2. Emirates Skycargo

The state-owned air freight carrier for the UAE, Emirates Skycargo remains in second place on the Freight 50, with a total FTK of 12.27 bn, representing a 0.4% decrease year-over-year. The carrier’s central hub in Dubai allows its 259-strong fleet to reach over 1.5 bn consumers in under eight hours. Current purchasing plans are underway for Emirates Skycargo to almost double its fleet size. According to Albawaba, “In response to increasing demand from its customers, Emirates SkyCargo introduced a range of air transport solutions specific to industry verticals including Emirates Pharma, Emirates Wheels and Emirates Fresh.” Emirates Wheels has transported close to 150 cars per month since the program’s inception.

1. FedEx Express

Founded in 1998, FedEx Express is both the youngest and largest air freight carrier worldwide, with a total FTK of 15.71 bn.

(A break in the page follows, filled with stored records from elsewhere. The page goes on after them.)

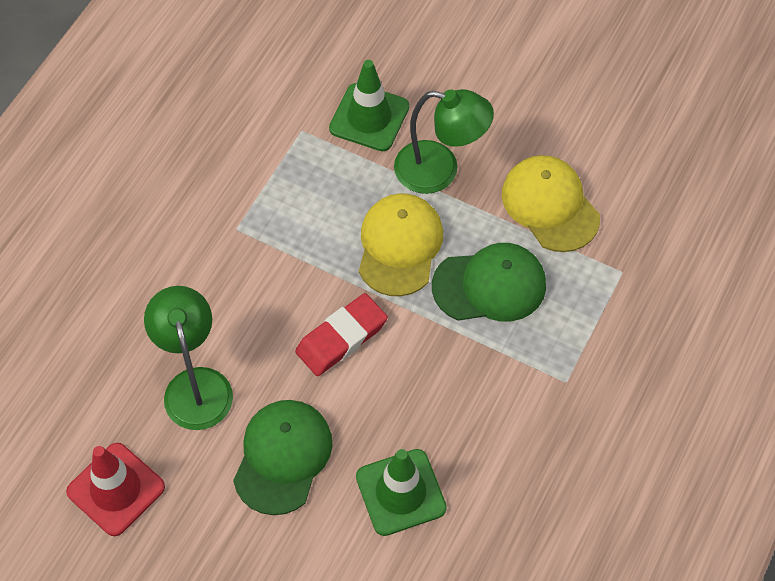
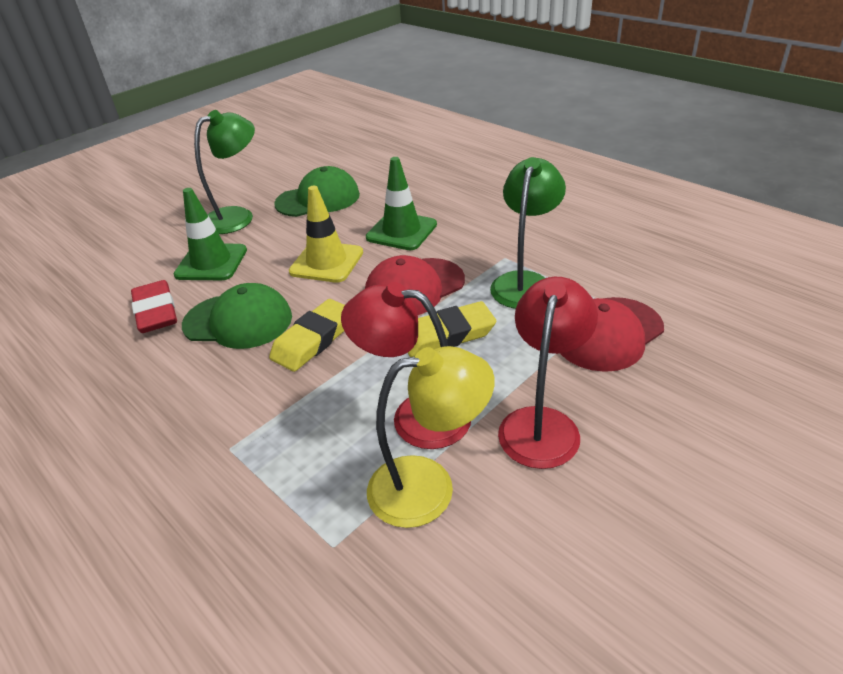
red cap: 0 -> 2
red lamp: 0 -> 2
red traffic cone: 1 -> 0
yellow cap: 2 -> 0
yellow eraser: 0 -> 2
yellow lamp: 0 -> 1
yellow traffic cone: 0 -> 1

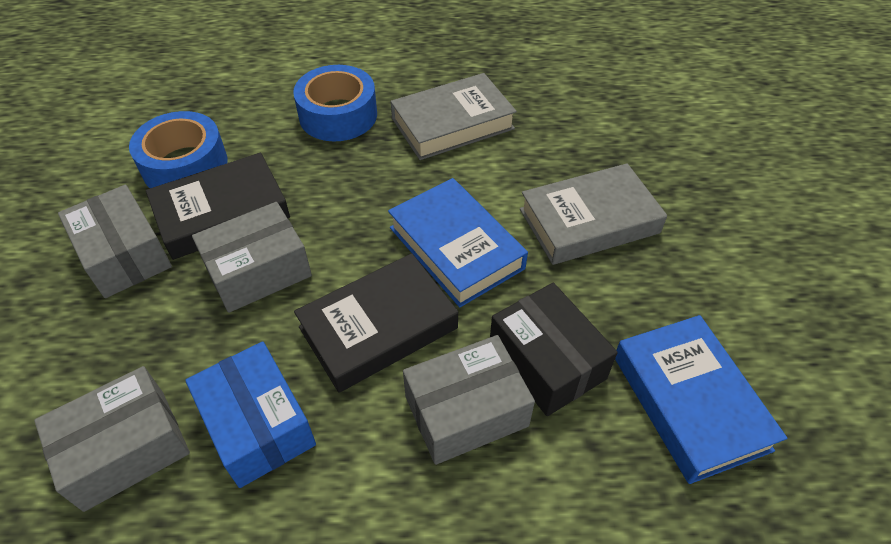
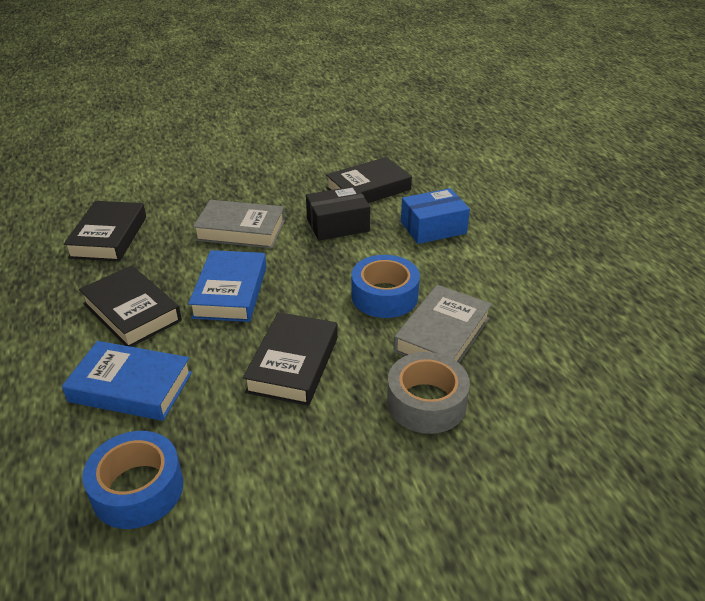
black book: 2 -> 4
grey box: 4 -> 0
grey tape: 0 -> 1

Haulage decreased by 0.9% year-over-year, while revenue increased to $60.5 bn in 2016, and again to $63.8 bn in 2017, continuing an eight-year growth trend. FedEx employs 395,000 members of staff, with FedEx Express operating across twelve transport hubs globally. The carrier purchased an additional 24 Boeing 777 variants in 2018, maintaining their company’s position as the largest airline in terms of cargo haulage.